Kardiyoloji Uzmanından "kırık kalp sendromu" açıklaması: Ayrılık, aldatılma ve kayıplar tetikliyor
Yoğun duygusal travmalar kalp kırıklığına yol açsa da aslında fiziki olarak da kalp üzerinde belirgin etkiler yaratabiliyor. Kardiyoloji Uzmanı Prof. Dr. Ali Buturak, ani gelişen şiddetli üzüntü, hayal kırıklığı ve stresin kırık kalp sendromuna yol açabileceğini belirtti.
OLASI KOMPLİKASYONLARI ÖNLEMEK İÇİN TEDAVİ ŞART
Prof. Dr. Buturak, kırık kalp sendromunun çoğunlukla iyi seyirli ve kendiliğinden düzelen bir durum olduğunu ancak buna karşın tanı konulan her hastanın hastaneye yatırılarak tedavi edildiğini belirterek tedavi konusunda şunları anlattı:
“Bu hastaların yapılan koroner anjiyografilerinde koroner arterler normaldir ancak problemin esasında kalp kasında kasılma kusuru oluşturan kalp kası hasarı vardır. Bu nedenle hastalar hasar oluşacak kalp yetersizliği, hayati risk oluşturacak ritim bozuklukları ve diğer komplikasyonlar açısından (bayılma, kalp içinden beyine ve diğer bölgelere pıhtı atması…vb.) yakın takip edilmeli ve tedavi almadır. Hastada kalp yetersizliği bulguları varsa mutlaka ilaç tedavisi başlanmalıdır. Ritim bozukluğu veya kalp içi pıhtı oluşumu gibi durumlar gerektiği şekilde tedavi edilmeli ve hasta desteklenmelidir.”
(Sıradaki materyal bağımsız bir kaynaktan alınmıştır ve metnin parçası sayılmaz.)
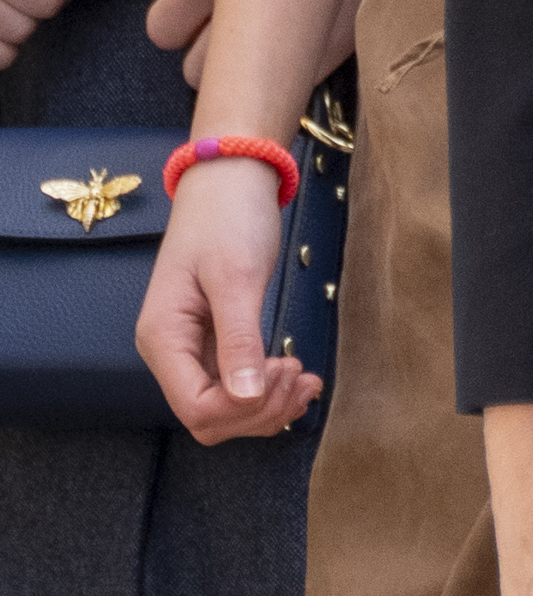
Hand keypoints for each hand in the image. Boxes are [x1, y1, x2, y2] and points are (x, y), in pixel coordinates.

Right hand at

Kalp kası hasarının birçok hastada geçici olduğunu ve başlangıçtan genellikle birkaç hafta sonra kalbin kasılma ve gevşeme fonksiyonlarının tamamen düzeldiğini söyleyen Prof. Dr. Buturak, “Ancak çok nadiren yüzde 1’den daha düşük oranda, kalıcı hasar bırakabilir. Burada en önemli nokta, hastaların tanı konar konmaz uygun tedavi ve desteği almalarıdır” diye konuştu.
KIRIK KALP SENDROMUNA KARŞI BU ÖNLEMLER ALINABİLİR!
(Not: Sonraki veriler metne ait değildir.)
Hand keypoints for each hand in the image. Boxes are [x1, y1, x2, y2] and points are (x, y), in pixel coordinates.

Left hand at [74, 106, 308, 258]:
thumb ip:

Kırık kalp sendromunu önlemeye yönelik bilinen bir tedavi bulunmadığını ancak alınabilecek bazı önlemlerin fayda sağladığını anlatan Prof. Dr. Ali Buturak konuyla ilgili şu bilgileri verdi:
“Stres yönetimini ve problem çözme tekniklerini öğrenmek, fiziksel ve duygusal stresi sınırlamanıza yardımcı olabilir. Yoga, meditasyon, günlük tutma veya farkındalık uygulamak, sıcak banyo yapmak, kokulu mumların yakılması, uzun derin nefesler alınıp yavaşça nefes vermek gibi gevşeme tekniklerinin uygulanması faydalı olabilir. Stresinizin kaynağına bağlı olarak, stresiniz hakkında konuşmak ve başa çıkma becerilerinizi paylaşmak için bir destek grubuna katılmak veya profesyonel bir danışman da stres yönetimine yardımcı olur. Ayrıca sağlıklı alışkanlıklar edinmek, Akdeniz diyeti gibi sağlıklı bir beslenme alışkanlığı kazanmak, düzenli egzersiz yapmak (haftada en az beş kez 30 dakika), yeterli uyumak (gece 7-9 saat), sosyalleşmek, tütün ve tütün ürünlerinin kullanımından kaçınmak da duygusal ve fiziksel stresi önlemede fayda sağlayacaktır.”